Hay algo extraño en los muros. En apariencia son simples: piedras apiladas, hielo endurecido, madera trabajada por manos cansadas. Y sin embargo, desde que el ser humano aprendió a construirlos, los muros se convirtieron en una declaración de intenciones.
Un muro nunca es solo una frontera. Es un “hasta aquí”. Es un no más allá. Es una manera de hablar con piedras, de decir: “esto es lo nuestro, lo que amamos, lo que cuidamos… y todo lo demás queda al otro lado”.
En la literatura fantástica, los muros funcionan como espejos de esa necesidad ancestral. Nos fascina imaginar un borde, una línea que separa lo civilizado de lo salvaje, lo conocido de lo misterioso.
La literatura fantástica lo sabe, y por eso nos regala murallas que son algo más que piedra o hielo. En Krynn, el mundo de Dragonlance, tenemos dos: el Muro de Hielo y la fortaleza de Pax Tharkas. Y en Poniente, Martin nos ofrece el imponente Muro que separa a los Siete Reinos del frío y la muerte.
En las novelas de La Guerra de la Lanza, los héroes viajan hacia el sur y encuentran el Muro de Hielo. No hay soldados en sus almenas, ni runas en sus puertas. Es una frontera natural, hecha de glaciares y ventiscas, un recordatorio de que el mundo es vasto y no todo está bajo control humano o élfico.
Narrativamente, no protege nada: lo oculta.
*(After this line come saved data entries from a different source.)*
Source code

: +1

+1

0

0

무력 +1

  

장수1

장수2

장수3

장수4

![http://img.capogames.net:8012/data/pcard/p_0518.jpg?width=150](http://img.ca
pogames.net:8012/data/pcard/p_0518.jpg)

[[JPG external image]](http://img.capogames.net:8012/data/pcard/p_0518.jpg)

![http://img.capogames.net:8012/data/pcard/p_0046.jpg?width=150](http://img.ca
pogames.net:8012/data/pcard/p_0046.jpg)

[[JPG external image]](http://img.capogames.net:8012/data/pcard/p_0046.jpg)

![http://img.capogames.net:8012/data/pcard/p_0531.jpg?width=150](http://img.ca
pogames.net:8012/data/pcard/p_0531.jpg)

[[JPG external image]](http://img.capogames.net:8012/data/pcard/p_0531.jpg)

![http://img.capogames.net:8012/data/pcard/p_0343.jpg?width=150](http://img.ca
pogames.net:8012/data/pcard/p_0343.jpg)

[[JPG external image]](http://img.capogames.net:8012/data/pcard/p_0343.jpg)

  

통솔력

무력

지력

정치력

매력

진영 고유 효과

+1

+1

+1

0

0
Detrás de él esperan dragones blancos, tribus bárbaras y secretos congelados. Es menos un baluarte y más un telón, una cortina de hielo que dice: “el mapa acaba aquí, lo que sigue es un misterio”.
Muy distinto es Pax Tharkas, que aparece desde la primera novela de Las Crónicas. Construido por enanos y elfos, su propósito era claro: garantizar que la guerra entre ellos jamás regresara. Su nombre es literal: La Paz de Tharkas.
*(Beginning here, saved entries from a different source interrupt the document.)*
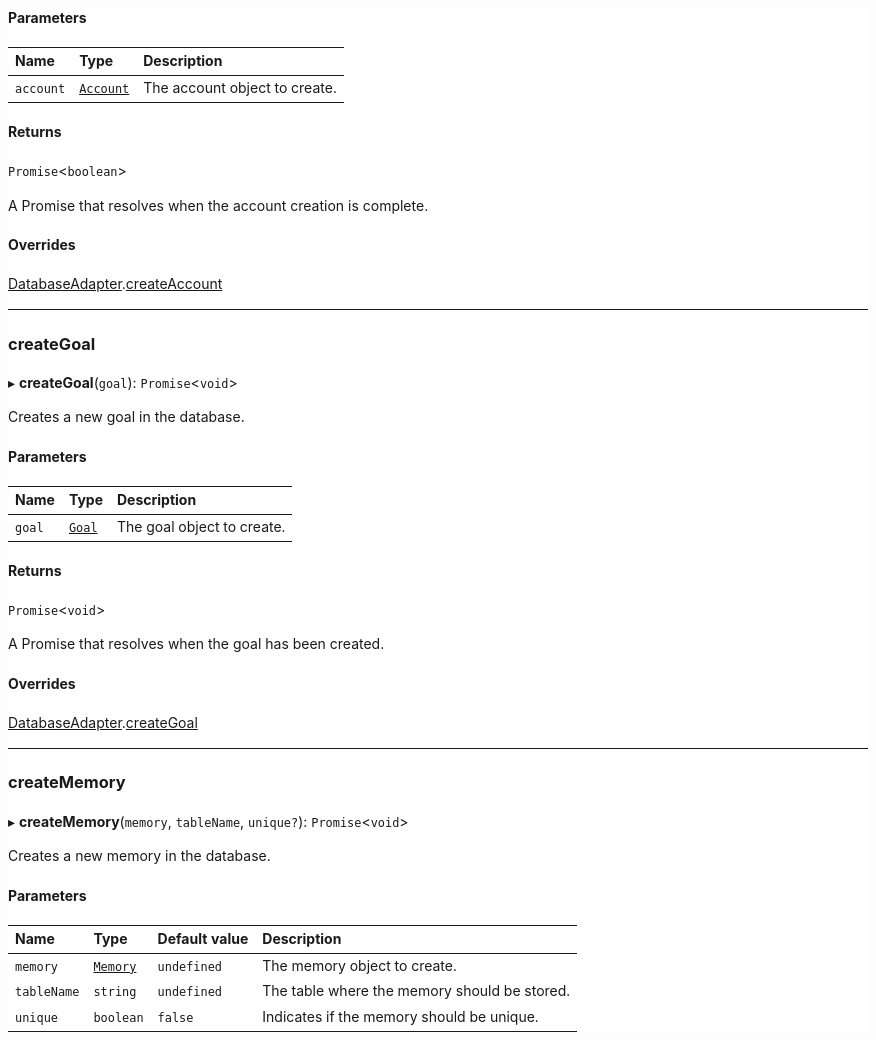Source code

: #### Parameters

| Name | Type | Description |
| :------ | :------ | :------ |
| `account` | [`Account`](../interfaces/Account.md) | The account object to create. |

#### Returns

`Promise`\<`boolean`\>

A Promise that resolves when the account creation is complete.

#### Overrides

[DatabaseAdapter](DatabaseAdapter.md).[createAccount](DatabaseAdapter.md#createaccount)

___

### createGoal

▸ **createGoal**(`goal`): `Promise`\<`void`\>

Creates a new goal in the database.

#### Parameters

| Name | Type | Description |
| :------ | :------ | :------ |
| `goal` | [`Goal`](../interfaces/Goal.md) | The goal object to create. |

#### Returns

`Promise`\<`void`\>

A Promise that resolves when the goal has been created.

#### Overrides

[DatabaseAdapter](DatabaseAdapter.md).[createGoal](DatabaseAdapter.md#creategoal)

___

### createMemory

▸ **createMemory**(`memory`, `tableName`, `unique?`): `Promise`\<`void`\>

Creates a new memory in the database.

#### Parameters

| Name | Type | Default value | Description |
| :------ | :------ | :------ | :------ |
| `memory` | [`Memory`](../interfaces/Memory.md) | `undefined` | The memory object to create. |
| `tableName` | `string` | `undefined` | The table where the memory should be stored. |
| `unique` | `boolean` | `false` | Indicates if the memory should be unique. |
Pero en la historia, esa paz se tuerce. La fortaleza, en tiempos de la Guerra de la Lanza, no es un refugio sino una prisión donde los ejércitos dracónicos encierran esclavos. Los héroes no la encuentran como símbolo de unidad, sino como advertencia de lo fácil que la paz puede volverse opresión.
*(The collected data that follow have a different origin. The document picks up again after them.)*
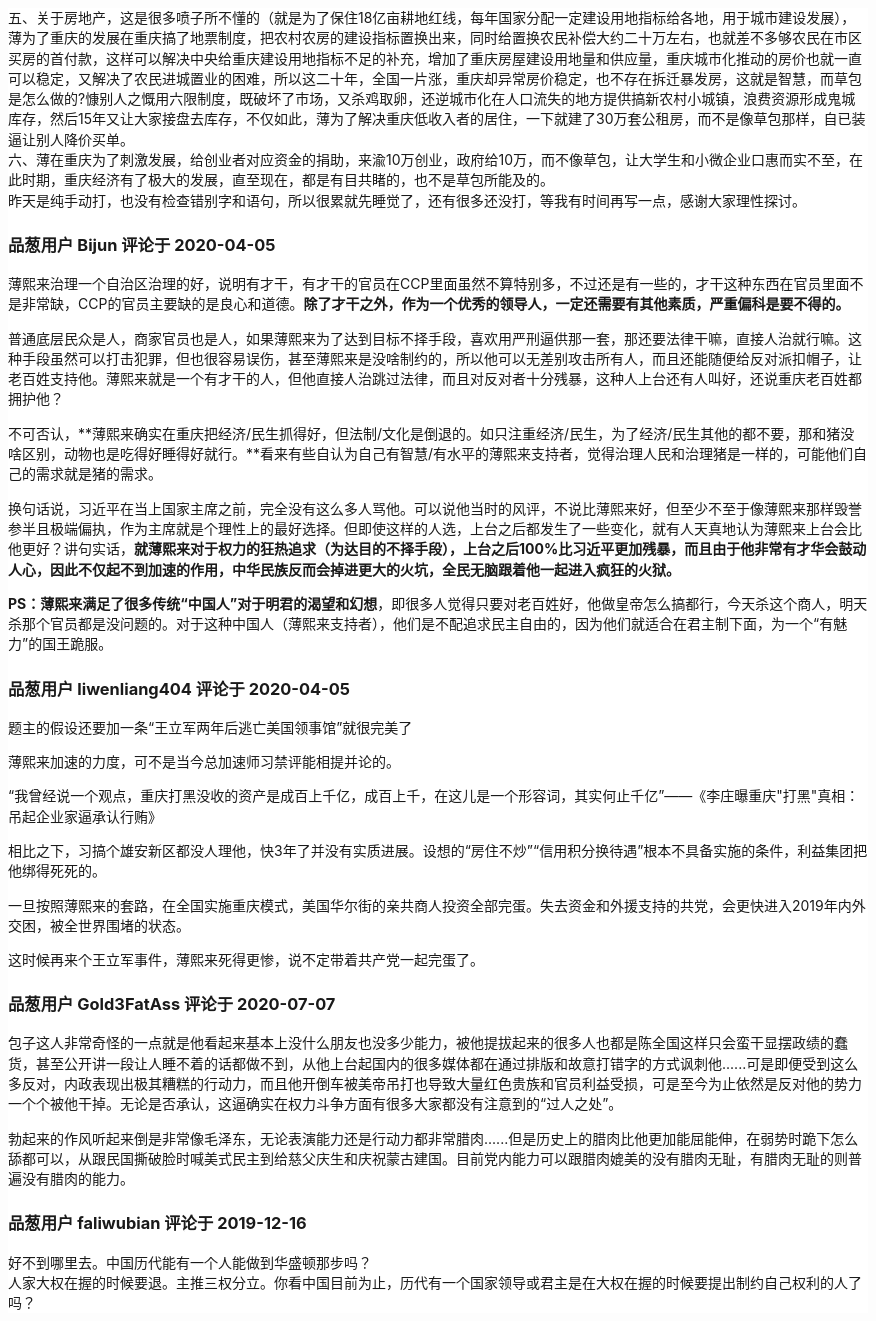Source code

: 五、关于房地产，这是很多喷子所不懂的（就是为了保住18亿亩耕地红线，每年国家分配一定建设用地指标给各地，用于城市建设发展），薄为了重庆的发展在重庆搞了地票制度，把农村农房的建设指标置换出来，同时给置换农民补偿大约二十万左右，也就差不多够农民在市区买房的首付款，这样可以解决中央给重庆建设用地指标不足的补充，增加了重庆房屋建设用地量和供应量，重庆城市化推动的房价也就一直可以稳定，又解决了农民进城置业的困难，所以这二十年，全国一片涨，重庆却异常房价稳定，也不存在拆迁暴发房，这就是智慧，而草包是怎么做的?慷别人之慨用六限制度，既破坏了市场，又杀鸡取卵，还逆城市化在人口流失的地方提供搞新农村小城镇，浪费资源形成鬼城库存，然后15年又让大家接盘去库存，不仅如此，薄为了解决重庆低收入者的居住，一下就建了30万套公租房，而不是像草包那样，自已装逼让别人降价买单。  
六、薄在重庆为了刺激发展，给创业者对应资金的捐助，来渝10万创业，政府给10万，而不像草包，让大学生和小微企业口惠而实不至，在此时期，重庆经济有了极大的发展，直至现在，都是有目共睹的，也不是草包所能及的。  
昨天是纯手动打，也没有检查错别字和语句，所以很累就先睡觉了，还有很多还没打，等我有时间再写一点，感谢大家理性探讨。
        
                

### 品葱用户 **Bijun** 评论于 2020-04-05
        
薄熙来治理一个自治区治理的好，说明有才干，有才干的官员在CCP里面虽然不算特别多，不过还是有一些的，才干这种东西在官员里面不是非常缺，CCP的官员主要缺的是良心和道德。**除了才干之外，作为一个优秀的领导人，一定还需要有其他素质，严重偏科是要不得的。**  
  
普通底层民众是人，商家官员也是人，如果薄熙来为了达到目标不择手段，喜欢用严刑逼供那一套，那还要法律干嘛，直接人治就行嘛。这种手段虽然可以打击犯罪，但也很容易误伤，甚至薄熙来是没啥制约的，所以他可以无差别攻击所有人，而且还能随便给反对派扣帽子，让老百姓支持他。薄熙来就是一个有才干的人，但他直接人治跳过法律，而且对反对者十分残暴，这种人上台还有人叫好，还说重庆老百姓都拥护他？  
  
不可否认，**薄熙来确实在重庆把经济/民生抓得好，但法制/文化是倒退的。如只注重经济/民生，为了经济/民生其他的都不要，那和猪没啥区别，动物也是吃得好睡得好就行。**看来有些自认为自己有智慧/有水平的薄熙来支持者，觉得治理人民和治理猪是一样的，可能他们自己的需求就是猪的需求。  
  
换句话说，习近平在当上国家主席之前，完全没有这么多人骂他。可以说他当时的风评，不说比薄熙来好，但至少不至于像薄熙来那样毁誉参半且极端偏执，作为主席就是个理性上的最好选择。但即使这样的人选，上台之后都发生了一些变化，就有人天真地认为薄熙来上台会比他更好？讲句实话，**就薄熙来对于权力的狂热追求（为达目的不择手段），上台之后100%比习近平更加残暴，而且由于他非常有才华会鼓动人心，因此不仅起不到加速的作用，中华民族反而会掉进更大的火坑，全民无脑跟着他一起进入疯狂的火狱。**  
  
**PS：薄熙来满足了很多传统“中国人”对于明君的渴望和幻想**，即很多人觉得只要对老百姓好，他做皇帝怎么搞都行，今天杀这个商人，明天杀那个官员都是没问题的。对于这种中国人（薄熙来支持者），他们是不配追求民主自由的，因为他们就适合在君主制下面，为一个“有魅力”的国王跪服。
        
                

### 品葱用户 **liwenliang404** 评论于 2020-04-05
        
题主的假设还要加一条“王立军两年后逃亡美国领事馆”就很完美了  
  
薄熙来加速的力度，可不是当今总加速师习禁评能相提并论的。  
  
“我曾经说一个观点，重庆打黑没收的资产是成百上千亿，成百上千，在这儿是一个形容词，其实何止千亿”——《李庄曝重庆"打黑"真相：吊起企业家逼承认行贿》  
  
相比之下，习搞个雄安新区都没人理他，快3年了并没有实质进展。设想的“房住不炒”“信用积分换待遇”根本不具备实施的条件，利益集团把他绑得死死的。  
  
一旦按照薄熙来的套路，在全国实施重庆模式，美国华尔街的亲共商人投资全部完蛋。失去资金和外援支持的共党，会更快进入2019年内外交困，被全世界围堵的状态。  
  
这时候再来个王立军事件，薄熙来死得更惨，说不定带着共产党一起完蛋了。
        
                

### 品葱用户 **Gold3FatAss** 评论于 2020-07-07
        
包子这人非常奇怪的一点就是他看起来基本上没什么朋友也没多少能力，被他提拔起来的很多人也都是陈全国这样只会蛮干显摆政绩的蠢货，甚至公开讲一段让人睡不着的话都做不到，从他上台起国内的很多媒体都在通过排版和故意打错字的方式讽刺他......可是即便受到这么多反对，内政表现出极其糟糕的行动力，而且他开倒车被美帝吊打也导致大量红色贵族和官员利益受损，可是至今为止依然是反对他的势力一个个被他干掉。无论是否承认，这逼确实在权力斗争方面有很多大家都没有注意到的“过人之处”。  
  
勃起来的作风听起来倒是非常像毛泽东，无论表演能力还是行动力都非常腊肉......但是历史上的腊肉比他更加能屈能伸，在弱势时跪下怎么舔都可以，从跟民国撕破脸时喊美式民主到给慈父庆生和庆祝蒙古建国。目前党内能力可以跟腊肉媲美的没有腊肉无耻，有腊肉无耻的则普遍没有腊肉的能力。
        
                

### 品葱用户 **faliwubian** 评论于 2019-12-16
        
好不到哪里去。中国历代能有一个人能做到华盛顿那步吗？  
人家大权在握的时候要退。主推三权分立。你看中国目前为止，历代有一个国家领导或君主是在大权在握的时候要提出制约自己权利的人了吗？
Si el Muro de Hielo marca el límite de lo conocido, Pax Tharkas marca el límite de la confianza.
El Muro de Canción de Hielo y Fuego parece, a primera vista, el más similar al de Dragonlance. Gigantesco, implacable, también hecho de hielo. Pero cumple otra función.
Martin lo convierte en mito. No es solo frontera, es reliquia de otra era. Es un muro que no solo separa a los hombres de los salvajes, sino que guarda un secreto mucho más oscuro: lo que acecha más allá de la noche.
Si Pax Tharkas es un pacto y el Muro de Hielo es un misterio, el Muro de Martin es una advertencia. Un recordatorio de que lo que olvidamos termina regresando. La tentación de comparar es humana. Pero más que preguntarnos quién lo escribió primero, quizá lo interesante es preguntarnos por qué ambos autores sintieron la necesidad de levantar un muro en sus mundos.
Y la respuesta, creo, es que los muros son puertas disfrazadas. Un muro no es un final: es una invitación. Cuando un lector ve un muro en un mapa o en una historia, no piensa: “qué bien, aquí se acaba todo”. Piensa: “qué habrá detrás”.
Nacen del mismo deseo humano de darle forma al misterio. De dibujar una frontera para poder transgredirla después.
Porque un muro sin un más allá es inútil. Porque lo que realmente queremos no es estar seguros tras las piedras, sino sentir que en cualquier momento podemos reunir valor, levantar una antorcha y cruzar al otro lado.
Yo no creo que nos fascinen los muros porque protegen. Creo que nos fascinan porque prometen.
Y esa promesa, en la literatura, es irresistible.
Un abrazo de oso y una pinta para todo aquel que se deje caer por este baldío.